Ora migranti irregolari, figli di migranti legali e molti bianchi si uniscono, esprimendo la rabbia accumulata per decenni di politiche neoliberiste che avvantaggiano solo i ricchi. Le proteste in corso espongono la dura realtà vissuta da milioni di persone negli Stati Uniti.
In primo luogo, rivelano il vero volto del sistema, che ha mobilitato 2.000 soldati della Guardia Nazionale e poi 700 Marines per contenere le proteste, sebbene il governatore dica che ora i membri della Guardia Nazionale siano 4.000. La brutalità degli ufficiali in uniforme pesantemente armati, l’uso abbondante di gas lacrimogeni e granate stordenti, dimostrano in cosa consiste la tanto decantata democrazia della superpotenza. La militarizzazione della risposta per contenere la popolazione dimostra che ci sono sempre meno differenze tra il Nord e il Sud del mondo.
In secondo luogo, le proteste hanno aperto una frattura istituzionale, poiché il governatore della California e il sindaco di Los Angeles hanno respinto la militarizzazione. È normale che le proteste dal basso aprano crepe nelle istituzioni, soprattutto in uno stato come la California, che si esprime chiaramente contro Trump. Vedremo quanto profonda si spingerà la frattura istituzionale, anche se possiamo aspettarci poco. La cosa più importante, tuttavia, è che i migranti hanno perso la paura. Da quando è iniziata la politica trumpista delle espulsioni, molti si sono chiusi in casa per paura di essere scoperti, arrestati ed espulsi. Ora non solo scendono in piazza, ma non hanno paura di affrontare le forze armate del Paese più potente del mondo.
Qualcosa è cambiato, e questo cambiamento ci riempie di speranza nel momento più buio del dominio capitalista. Per coloro che auspicano la caduta dell’imperialismo e del capitalismo, questo è un momento importante. Non perché crediamo che la sua caduta avverrà da un giorno all’altro. Sappiamo di essere testimoni di un processo storico di aspre lotte tra chi sta in alto e chi sta in basso, che durerà decenni, sarà prolungato e tortuoso.

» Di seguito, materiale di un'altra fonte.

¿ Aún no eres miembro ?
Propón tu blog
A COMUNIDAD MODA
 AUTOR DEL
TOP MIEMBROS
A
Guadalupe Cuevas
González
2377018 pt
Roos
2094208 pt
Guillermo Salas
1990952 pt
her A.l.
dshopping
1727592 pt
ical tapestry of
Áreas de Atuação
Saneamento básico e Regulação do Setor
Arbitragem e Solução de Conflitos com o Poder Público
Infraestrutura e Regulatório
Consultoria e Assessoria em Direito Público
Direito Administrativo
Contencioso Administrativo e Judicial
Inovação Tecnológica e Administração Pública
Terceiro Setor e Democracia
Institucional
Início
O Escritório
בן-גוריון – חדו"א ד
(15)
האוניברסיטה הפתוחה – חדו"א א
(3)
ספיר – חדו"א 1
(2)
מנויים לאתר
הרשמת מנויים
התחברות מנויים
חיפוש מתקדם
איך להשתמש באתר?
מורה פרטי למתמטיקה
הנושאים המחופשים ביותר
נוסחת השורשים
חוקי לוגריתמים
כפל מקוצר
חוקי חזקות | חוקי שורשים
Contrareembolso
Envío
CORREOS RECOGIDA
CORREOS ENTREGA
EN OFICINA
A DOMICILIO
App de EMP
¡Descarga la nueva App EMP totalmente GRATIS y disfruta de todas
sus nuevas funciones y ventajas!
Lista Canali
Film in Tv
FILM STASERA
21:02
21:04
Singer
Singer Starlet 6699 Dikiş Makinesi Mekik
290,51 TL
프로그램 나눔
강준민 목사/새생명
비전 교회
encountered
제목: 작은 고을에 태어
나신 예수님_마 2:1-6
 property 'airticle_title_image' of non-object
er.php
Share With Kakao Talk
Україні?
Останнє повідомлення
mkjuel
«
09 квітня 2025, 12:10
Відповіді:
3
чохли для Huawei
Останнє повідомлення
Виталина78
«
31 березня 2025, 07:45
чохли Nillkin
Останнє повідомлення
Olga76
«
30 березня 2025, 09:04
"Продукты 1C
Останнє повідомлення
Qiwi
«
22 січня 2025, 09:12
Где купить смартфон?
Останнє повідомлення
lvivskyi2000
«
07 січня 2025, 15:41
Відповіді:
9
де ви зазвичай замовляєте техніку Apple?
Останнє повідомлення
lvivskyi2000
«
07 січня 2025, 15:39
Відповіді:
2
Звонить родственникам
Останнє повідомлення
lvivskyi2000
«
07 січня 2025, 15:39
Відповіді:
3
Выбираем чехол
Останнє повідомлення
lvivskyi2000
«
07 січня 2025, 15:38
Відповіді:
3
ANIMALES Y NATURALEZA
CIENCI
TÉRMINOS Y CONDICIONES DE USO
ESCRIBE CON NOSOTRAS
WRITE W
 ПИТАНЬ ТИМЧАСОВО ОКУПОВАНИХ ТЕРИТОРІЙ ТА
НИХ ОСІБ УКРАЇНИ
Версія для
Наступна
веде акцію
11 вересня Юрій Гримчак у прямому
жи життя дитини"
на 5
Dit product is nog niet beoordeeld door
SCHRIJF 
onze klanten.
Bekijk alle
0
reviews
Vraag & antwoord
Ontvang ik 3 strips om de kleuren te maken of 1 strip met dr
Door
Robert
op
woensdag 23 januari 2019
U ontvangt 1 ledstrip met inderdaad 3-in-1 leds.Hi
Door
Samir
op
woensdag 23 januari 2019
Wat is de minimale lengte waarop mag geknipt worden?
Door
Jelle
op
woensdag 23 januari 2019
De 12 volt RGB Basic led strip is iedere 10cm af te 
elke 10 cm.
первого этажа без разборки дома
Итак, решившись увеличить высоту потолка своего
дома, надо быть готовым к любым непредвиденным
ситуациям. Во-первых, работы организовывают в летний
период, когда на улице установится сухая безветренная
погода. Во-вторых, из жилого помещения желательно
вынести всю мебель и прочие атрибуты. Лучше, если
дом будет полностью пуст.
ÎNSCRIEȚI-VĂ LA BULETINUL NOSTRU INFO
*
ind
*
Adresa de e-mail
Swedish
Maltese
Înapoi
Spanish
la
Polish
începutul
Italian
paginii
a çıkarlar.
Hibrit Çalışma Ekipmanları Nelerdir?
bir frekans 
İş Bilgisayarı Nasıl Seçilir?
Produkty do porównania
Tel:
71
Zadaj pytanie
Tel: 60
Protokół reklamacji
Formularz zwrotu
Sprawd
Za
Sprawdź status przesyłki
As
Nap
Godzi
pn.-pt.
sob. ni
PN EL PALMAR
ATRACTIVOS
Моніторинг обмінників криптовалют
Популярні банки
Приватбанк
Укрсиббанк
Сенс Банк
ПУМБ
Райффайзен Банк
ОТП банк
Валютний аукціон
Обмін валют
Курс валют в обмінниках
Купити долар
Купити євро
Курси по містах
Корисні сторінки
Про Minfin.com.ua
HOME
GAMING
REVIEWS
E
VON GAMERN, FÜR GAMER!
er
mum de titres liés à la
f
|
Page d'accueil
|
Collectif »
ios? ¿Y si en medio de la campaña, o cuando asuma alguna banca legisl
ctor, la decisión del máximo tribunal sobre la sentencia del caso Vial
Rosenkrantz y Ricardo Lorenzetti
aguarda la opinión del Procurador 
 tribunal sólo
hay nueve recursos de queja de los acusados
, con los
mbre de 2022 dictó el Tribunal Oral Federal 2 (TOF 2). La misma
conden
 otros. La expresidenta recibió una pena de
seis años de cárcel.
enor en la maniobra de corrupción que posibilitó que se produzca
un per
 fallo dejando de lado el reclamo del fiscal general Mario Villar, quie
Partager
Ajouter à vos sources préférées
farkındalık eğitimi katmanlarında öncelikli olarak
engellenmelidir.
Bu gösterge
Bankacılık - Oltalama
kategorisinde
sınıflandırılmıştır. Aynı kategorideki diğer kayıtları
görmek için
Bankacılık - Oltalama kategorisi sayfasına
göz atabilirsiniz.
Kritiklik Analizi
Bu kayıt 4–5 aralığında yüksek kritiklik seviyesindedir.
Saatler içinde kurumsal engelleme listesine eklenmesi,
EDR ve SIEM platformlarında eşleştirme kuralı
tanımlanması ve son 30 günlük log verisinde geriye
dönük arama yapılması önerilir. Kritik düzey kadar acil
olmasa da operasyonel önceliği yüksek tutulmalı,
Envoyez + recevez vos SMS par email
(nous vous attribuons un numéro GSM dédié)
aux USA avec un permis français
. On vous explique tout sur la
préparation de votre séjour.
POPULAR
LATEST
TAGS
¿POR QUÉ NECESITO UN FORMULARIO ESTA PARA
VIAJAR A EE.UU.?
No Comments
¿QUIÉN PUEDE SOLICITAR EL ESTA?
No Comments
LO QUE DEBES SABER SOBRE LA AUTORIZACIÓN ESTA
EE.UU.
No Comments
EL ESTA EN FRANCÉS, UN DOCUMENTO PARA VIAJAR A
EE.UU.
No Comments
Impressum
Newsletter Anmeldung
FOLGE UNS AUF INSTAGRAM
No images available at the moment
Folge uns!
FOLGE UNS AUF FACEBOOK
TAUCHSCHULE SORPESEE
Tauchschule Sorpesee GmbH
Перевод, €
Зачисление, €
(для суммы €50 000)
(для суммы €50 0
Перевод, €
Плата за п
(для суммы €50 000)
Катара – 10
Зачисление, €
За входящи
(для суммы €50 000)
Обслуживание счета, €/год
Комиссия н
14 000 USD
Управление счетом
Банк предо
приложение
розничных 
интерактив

Ciò che ci incoraggia è constatare che le rivolte non sono state messe a tacere, che ciò che sta accadendo a Gaza non rimarrà impunito e, soprattutto, che le lotte più diverse si stanno collegando. Infine, per coloro che credono che la caduta di un impero avvenga sia dall’interno che dall’esterno, le mobilitazioni in California e in altri stati ci mostrano che ci troviamo di fronte a una possibilità senza precedenti: la continuazione delle lotte negli Stati Uniti, visto che fino ad ora ci sono state grandi fiammate che si sono spente in poche settimane. A quanto pare, ci troviamo di fronte a una nuova realtà.